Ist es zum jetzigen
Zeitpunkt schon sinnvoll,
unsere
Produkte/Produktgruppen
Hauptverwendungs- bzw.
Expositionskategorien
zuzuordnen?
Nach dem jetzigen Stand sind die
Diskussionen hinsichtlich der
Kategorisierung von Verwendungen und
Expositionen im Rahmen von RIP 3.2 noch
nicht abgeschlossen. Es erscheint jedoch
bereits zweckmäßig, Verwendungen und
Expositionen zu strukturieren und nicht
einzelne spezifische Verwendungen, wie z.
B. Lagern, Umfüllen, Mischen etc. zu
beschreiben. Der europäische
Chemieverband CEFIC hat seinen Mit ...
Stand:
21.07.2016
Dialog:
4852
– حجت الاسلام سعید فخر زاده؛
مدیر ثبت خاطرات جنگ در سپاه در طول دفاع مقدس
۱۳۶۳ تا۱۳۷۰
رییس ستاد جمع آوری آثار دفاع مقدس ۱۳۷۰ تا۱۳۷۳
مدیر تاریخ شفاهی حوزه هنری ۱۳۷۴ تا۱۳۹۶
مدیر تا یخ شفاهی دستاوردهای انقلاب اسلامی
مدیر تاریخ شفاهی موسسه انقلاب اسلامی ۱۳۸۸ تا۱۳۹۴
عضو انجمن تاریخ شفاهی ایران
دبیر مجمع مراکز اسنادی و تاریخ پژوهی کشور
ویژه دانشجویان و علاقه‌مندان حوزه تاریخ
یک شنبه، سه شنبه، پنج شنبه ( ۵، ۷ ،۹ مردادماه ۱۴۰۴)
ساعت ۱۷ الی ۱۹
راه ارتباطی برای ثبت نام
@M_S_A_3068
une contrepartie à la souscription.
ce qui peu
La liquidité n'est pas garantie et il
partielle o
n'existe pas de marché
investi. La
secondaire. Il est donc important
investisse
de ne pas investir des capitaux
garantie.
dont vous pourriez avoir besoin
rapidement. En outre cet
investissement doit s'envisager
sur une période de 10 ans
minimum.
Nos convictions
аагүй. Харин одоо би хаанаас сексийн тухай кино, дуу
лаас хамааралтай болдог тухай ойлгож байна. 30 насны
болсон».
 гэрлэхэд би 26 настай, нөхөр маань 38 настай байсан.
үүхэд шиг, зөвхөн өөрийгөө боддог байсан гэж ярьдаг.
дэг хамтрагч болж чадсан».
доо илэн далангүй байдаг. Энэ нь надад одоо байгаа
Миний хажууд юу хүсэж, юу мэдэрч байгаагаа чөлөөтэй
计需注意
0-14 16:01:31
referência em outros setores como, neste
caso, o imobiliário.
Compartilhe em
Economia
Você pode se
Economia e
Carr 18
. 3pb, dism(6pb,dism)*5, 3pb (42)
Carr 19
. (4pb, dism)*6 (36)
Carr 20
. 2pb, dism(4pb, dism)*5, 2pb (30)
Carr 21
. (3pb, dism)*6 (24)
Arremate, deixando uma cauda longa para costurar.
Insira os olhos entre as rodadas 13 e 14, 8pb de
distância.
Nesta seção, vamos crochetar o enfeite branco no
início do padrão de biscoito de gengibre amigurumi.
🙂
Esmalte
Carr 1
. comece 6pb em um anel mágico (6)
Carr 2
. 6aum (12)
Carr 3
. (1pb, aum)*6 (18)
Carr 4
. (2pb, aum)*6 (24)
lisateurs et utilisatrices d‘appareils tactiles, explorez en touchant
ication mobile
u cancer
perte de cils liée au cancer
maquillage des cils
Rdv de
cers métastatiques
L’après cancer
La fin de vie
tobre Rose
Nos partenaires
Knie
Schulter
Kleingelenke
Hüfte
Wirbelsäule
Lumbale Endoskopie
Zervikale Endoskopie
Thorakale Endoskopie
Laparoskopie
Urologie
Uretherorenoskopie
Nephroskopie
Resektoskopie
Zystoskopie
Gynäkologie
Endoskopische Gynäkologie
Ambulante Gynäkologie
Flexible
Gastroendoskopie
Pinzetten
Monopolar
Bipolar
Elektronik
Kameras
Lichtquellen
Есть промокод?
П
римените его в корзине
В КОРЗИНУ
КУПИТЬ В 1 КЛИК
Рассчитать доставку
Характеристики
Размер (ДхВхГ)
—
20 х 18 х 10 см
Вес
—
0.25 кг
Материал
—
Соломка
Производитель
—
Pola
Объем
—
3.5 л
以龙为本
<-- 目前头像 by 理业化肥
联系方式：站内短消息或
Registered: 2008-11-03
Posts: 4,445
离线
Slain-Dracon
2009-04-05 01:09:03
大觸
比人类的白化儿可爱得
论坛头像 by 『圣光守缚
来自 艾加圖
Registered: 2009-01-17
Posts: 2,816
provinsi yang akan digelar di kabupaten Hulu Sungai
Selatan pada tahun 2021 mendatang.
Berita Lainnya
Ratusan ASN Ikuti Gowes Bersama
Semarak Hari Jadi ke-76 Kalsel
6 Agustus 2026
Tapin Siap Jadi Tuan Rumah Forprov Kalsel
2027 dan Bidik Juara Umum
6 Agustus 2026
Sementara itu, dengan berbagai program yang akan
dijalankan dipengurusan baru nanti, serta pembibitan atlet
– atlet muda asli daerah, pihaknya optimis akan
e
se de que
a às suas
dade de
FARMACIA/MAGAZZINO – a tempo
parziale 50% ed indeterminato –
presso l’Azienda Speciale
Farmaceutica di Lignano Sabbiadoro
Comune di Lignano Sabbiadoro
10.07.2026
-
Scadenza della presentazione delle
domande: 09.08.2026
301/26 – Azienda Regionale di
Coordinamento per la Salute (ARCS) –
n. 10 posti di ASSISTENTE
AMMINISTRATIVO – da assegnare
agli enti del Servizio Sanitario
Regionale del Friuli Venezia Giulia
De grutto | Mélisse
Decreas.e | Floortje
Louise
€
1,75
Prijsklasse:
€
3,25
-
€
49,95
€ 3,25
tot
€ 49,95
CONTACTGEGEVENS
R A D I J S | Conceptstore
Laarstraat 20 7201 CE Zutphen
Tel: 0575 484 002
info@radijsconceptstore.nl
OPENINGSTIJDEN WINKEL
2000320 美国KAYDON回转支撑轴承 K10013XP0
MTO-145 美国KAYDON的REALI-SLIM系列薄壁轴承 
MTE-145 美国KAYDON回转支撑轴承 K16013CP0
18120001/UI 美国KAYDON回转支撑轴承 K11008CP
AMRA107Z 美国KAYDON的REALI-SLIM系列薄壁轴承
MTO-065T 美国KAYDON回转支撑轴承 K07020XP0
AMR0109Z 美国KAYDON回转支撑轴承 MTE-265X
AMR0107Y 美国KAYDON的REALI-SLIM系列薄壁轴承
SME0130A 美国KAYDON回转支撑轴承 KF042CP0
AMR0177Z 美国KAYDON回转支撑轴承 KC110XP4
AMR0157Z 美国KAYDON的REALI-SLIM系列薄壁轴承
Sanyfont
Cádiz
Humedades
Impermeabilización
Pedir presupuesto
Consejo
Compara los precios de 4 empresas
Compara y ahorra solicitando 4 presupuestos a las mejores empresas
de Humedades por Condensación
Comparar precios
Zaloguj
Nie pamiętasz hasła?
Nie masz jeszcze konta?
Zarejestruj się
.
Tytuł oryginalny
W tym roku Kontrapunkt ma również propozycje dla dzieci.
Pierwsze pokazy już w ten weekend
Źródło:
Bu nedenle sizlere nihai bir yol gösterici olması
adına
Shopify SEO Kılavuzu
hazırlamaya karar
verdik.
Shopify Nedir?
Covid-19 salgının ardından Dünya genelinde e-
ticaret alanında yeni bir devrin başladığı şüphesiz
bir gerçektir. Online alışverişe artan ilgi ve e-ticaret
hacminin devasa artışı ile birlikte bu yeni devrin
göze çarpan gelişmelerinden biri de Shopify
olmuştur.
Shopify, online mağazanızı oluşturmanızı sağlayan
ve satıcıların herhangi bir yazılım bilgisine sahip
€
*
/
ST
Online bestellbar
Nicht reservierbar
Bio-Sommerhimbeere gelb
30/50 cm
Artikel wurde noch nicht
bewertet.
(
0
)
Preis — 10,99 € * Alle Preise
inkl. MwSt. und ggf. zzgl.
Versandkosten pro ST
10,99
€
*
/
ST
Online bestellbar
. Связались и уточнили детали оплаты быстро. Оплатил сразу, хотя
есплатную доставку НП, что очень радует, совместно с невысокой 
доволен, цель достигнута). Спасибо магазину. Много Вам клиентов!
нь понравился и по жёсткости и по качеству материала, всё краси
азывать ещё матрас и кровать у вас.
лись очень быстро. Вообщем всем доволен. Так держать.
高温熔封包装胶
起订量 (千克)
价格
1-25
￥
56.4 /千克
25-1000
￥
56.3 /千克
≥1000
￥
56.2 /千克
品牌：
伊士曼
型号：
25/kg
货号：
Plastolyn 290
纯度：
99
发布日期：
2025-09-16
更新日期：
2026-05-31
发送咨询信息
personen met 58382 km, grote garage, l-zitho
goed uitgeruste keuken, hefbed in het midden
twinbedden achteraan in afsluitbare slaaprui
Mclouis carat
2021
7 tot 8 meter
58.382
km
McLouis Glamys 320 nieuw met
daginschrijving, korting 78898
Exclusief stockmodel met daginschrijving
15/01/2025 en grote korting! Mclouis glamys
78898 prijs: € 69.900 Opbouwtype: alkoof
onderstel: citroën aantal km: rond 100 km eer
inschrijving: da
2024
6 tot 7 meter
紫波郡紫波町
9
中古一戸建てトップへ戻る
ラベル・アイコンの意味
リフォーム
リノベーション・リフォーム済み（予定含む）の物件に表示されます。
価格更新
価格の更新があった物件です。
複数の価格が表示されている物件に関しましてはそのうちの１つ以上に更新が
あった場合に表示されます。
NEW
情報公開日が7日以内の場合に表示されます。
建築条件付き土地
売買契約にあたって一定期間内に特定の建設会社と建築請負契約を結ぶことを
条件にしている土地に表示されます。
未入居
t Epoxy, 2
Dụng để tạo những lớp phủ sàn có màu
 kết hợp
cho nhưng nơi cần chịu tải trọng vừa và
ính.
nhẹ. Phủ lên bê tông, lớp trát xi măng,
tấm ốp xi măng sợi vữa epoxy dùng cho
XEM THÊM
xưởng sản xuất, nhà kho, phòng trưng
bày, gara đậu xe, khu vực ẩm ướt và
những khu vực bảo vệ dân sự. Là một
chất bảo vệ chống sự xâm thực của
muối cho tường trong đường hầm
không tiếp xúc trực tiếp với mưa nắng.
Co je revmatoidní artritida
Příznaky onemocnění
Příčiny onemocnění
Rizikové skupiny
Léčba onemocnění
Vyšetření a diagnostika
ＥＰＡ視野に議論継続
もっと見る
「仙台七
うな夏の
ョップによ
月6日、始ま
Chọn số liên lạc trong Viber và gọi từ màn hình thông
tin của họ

☆ ☆ ☆ ☆ ☆ ☆ ☆

Please arrange the lines from the start of the entries through the line containing "۱۳۶۳ تا۱۳۷۰", inclusive, as a numbered list, leaving out any blank lines.

1. Ist es zum jetzigen
2. Zeitpunkt schon sinnvoll,
3. unsere
4. Produkte/Produktgruppen
5. Hauptverwendungs- bzw.
6. Expositionskategorien
7. zuzuordnen?
8. Nach dem jetzigen Stand sind die
9. Diskussionen hinsichtlich der
10. Kategorisierung von Verwendungen und
11. Expositionen im Rahmen von RIP 3.2 noch
12. nicht abgeschlossen. Es erscheint jedoch
13. bereits zweckmäßig, Verwendungen und
14. Expositionen zu strukturieren und nicht
15. einzelne spezifische Verwendungen, wie z.
16. B. Lagern, Umfüllen, Mischen etc. zu
17. beschreiben. Der europäische
18. Chemieverband CEFIC hat seinen Mit ...
19. Stand:
20. 21.07.2016
21. Dialog:
22. 4852
23. – حجت الاسلام سعید فخر زاده؛
24. مدیر ثبت خاطرات جنگ در سپاه در طول دفاع مقدس
25. ۱۳۶۳ تا۱۳۷۰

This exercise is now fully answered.